Stenocarpus acacioides is a species of flowering plant in the family Proteaceae and is endemic to north-western Australia. It is a shrub or tree with elliptic leaves and groups of white flowers and woody, linear follicles.

==Description==
Stenocarpus acacioides is a shrub or tree that typically grows to a height of 1.3–4 m, sometimes to 12 m, and is glabrous apart from woolly, rust-coloured hairs on new flower buds.
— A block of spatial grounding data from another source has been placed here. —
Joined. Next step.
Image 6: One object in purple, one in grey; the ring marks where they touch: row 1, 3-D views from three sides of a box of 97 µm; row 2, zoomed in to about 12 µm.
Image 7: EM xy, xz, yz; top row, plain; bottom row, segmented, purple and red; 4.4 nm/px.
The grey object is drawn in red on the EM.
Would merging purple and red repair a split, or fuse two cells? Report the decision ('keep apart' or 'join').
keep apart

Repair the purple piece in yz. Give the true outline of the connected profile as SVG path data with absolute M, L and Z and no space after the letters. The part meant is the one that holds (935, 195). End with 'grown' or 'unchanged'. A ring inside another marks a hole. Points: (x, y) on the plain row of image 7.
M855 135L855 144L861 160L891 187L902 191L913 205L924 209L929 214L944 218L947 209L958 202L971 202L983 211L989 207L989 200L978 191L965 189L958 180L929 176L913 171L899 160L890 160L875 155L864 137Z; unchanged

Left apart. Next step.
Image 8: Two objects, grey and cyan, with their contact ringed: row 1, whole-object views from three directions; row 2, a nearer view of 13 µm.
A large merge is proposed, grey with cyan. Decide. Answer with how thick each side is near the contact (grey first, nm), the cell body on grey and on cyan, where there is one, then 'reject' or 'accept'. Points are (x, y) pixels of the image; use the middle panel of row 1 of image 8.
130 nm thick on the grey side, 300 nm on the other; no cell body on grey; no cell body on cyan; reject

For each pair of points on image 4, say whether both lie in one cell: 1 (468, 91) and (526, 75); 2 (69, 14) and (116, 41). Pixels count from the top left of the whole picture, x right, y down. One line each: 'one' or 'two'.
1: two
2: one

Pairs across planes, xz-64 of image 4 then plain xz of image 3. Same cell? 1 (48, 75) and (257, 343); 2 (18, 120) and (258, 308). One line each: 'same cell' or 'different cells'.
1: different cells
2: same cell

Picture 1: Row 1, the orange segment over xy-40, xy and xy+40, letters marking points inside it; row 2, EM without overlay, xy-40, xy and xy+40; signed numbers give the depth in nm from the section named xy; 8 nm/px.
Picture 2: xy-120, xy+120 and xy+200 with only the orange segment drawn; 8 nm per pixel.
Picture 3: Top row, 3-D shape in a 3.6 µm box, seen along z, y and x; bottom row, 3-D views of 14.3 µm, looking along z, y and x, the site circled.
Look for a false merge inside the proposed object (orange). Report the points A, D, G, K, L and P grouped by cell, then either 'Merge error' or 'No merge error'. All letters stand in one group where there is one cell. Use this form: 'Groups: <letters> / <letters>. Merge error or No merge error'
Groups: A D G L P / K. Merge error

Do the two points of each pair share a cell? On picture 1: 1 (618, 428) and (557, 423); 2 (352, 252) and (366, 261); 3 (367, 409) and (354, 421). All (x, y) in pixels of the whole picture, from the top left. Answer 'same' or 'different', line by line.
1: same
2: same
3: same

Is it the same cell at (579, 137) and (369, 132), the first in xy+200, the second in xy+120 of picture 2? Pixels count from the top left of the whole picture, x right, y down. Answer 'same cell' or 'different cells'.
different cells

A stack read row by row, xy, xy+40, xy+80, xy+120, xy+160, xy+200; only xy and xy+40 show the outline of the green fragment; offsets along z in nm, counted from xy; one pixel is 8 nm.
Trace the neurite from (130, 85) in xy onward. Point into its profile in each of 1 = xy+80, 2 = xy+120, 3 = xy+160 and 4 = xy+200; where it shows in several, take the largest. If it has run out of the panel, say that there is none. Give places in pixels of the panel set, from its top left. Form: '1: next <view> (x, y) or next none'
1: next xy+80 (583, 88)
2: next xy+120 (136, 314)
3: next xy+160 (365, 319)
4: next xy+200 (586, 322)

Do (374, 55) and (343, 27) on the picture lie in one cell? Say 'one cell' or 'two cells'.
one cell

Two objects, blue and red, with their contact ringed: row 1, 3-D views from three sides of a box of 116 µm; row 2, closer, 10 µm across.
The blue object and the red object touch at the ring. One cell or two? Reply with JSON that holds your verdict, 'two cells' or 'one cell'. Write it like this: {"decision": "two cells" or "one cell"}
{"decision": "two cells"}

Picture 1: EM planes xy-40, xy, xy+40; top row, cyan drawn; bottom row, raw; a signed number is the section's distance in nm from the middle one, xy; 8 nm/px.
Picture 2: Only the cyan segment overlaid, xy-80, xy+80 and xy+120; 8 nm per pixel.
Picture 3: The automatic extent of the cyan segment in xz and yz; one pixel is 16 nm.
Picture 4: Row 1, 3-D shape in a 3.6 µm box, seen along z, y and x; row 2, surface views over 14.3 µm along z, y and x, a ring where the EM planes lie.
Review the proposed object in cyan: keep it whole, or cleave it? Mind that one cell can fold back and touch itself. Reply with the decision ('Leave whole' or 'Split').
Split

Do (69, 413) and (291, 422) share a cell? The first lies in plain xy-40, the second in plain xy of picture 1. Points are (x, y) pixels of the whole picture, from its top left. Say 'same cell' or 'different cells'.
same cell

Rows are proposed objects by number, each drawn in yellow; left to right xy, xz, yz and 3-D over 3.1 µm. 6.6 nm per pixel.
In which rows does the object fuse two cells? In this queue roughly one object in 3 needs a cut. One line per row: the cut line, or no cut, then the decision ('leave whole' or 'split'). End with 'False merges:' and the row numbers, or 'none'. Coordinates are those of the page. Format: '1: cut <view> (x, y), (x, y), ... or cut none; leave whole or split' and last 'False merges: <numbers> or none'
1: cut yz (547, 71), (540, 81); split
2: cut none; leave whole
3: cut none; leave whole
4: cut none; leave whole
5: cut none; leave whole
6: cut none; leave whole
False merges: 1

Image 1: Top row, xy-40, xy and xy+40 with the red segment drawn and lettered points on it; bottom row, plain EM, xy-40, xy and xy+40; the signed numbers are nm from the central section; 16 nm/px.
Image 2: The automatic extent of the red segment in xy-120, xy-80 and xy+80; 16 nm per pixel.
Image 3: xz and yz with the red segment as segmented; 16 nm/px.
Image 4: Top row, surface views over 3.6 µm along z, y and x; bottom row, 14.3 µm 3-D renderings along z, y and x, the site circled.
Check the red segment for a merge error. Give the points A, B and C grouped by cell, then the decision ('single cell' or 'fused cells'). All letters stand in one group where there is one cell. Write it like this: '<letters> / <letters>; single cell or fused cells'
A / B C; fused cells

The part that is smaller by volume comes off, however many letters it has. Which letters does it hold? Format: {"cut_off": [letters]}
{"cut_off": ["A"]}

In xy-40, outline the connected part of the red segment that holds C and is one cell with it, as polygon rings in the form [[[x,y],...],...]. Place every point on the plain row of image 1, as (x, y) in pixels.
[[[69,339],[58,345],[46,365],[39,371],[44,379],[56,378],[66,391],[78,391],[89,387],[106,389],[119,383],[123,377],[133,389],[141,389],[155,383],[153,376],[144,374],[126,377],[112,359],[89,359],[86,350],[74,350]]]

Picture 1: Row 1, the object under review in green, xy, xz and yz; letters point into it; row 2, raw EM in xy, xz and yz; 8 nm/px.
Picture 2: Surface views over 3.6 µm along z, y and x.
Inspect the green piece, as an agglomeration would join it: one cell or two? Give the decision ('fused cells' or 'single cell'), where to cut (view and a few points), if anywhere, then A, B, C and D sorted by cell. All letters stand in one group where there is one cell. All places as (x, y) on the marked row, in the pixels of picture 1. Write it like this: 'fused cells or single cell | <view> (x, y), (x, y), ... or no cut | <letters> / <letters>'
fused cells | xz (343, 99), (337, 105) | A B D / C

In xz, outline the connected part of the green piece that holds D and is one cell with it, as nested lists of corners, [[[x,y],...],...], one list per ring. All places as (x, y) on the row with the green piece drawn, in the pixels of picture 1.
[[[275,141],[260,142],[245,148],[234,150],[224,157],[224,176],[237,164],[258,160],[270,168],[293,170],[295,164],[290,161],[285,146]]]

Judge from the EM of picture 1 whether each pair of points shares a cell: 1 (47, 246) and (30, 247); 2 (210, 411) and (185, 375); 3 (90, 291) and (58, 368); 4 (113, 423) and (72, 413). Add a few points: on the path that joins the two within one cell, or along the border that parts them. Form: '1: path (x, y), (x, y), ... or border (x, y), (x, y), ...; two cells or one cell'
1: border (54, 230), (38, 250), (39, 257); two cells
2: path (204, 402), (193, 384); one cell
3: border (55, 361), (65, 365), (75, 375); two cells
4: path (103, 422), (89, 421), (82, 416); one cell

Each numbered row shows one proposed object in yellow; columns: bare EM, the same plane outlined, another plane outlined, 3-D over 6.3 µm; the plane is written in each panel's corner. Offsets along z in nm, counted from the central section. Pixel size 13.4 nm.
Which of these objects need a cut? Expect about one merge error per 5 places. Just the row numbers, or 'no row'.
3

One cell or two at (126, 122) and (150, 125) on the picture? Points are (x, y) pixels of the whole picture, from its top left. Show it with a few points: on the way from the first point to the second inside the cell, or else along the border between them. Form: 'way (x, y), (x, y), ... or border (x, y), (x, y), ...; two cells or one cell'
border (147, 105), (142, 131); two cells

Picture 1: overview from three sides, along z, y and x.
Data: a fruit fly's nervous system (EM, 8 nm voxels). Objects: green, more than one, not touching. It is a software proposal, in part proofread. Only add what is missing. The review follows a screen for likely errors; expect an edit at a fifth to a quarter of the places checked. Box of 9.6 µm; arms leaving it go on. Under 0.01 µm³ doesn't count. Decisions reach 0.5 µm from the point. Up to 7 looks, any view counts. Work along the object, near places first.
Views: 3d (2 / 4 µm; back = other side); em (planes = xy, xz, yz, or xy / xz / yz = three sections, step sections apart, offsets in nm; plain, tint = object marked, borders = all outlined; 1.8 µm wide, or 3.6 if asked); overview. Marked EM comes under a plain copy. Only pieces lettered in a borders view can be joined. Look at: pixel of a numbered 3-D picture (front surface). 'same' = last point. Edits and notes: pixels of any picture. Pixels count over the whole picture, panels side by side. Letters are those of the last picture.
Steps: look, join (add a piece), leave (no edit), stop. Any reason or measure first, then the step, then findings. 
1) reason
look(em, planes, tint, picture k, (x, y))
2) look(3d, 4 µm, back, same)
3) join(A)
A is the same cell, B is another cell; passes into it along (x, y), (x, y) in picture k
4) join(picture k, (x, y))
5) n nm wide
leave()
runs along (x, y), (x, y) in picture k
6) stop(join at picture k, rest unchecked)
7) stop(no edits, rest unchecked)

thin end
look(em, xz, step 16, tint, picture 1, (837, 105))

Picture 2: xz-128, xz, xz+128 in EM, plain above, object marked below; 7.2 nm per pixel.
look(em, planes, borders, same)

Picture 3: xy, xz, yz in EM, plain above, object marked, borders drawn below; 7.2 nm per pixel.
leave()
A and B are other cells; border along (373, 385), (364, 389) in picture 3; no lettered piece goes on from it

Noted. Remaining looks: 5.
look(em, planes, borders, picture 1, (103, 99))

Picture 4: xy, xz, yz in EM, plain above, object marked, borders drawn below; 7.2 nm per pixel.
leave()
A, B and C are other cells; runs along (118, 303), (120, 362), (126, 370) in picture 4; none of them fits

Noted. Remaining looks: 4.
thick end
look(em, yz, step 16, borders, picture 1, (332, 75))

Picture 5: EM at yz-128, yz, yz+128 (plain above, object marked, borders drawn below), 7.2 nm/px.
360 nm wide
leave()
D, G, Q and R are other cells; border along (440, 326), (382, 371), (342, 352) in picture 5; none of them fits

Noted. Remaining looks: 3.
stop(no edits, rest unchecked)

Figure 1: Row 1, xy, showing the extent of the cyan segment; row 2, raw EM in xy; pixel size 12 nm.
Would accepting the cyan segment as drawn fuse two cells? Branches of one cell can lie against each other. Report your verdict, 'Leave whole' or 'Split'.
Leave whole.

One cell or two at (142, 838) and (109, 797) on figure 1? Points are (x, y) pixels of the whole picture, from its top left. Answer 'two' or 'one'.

The adult leaves are elliptic, 45–115 mm long and 7–30 mm wide on a petiole 5–20 mm long. Juvenile leaves are egg-shaped, longer and wider than adult leaves. The flower groups are arranged in leaf axils, either singly, in pairs or threes, the groups with 19 to 22 flowers on a peduncle 7–35 mm long. Each flower in the group is white, on a pedicel 6–10 mm long. Flowering occurs from April to October and the fruit is a woody, linear follicle 55–150 mm long, containing winged seeds about 9 mm long.

==Taxonomy==
Stenocarpus acacioides was first formally described in 1859 by Ferdinand von Mueller in Fragmenta Phytographiae Australiae from specimens collected near the Roper River. The specific epithet (acacioides) means "Acacia-like".

==Distribution and habitat==
This species usually grows in woodland and occurs from the Kimberley region of Western Australia to the northern parts of the Northern Territory.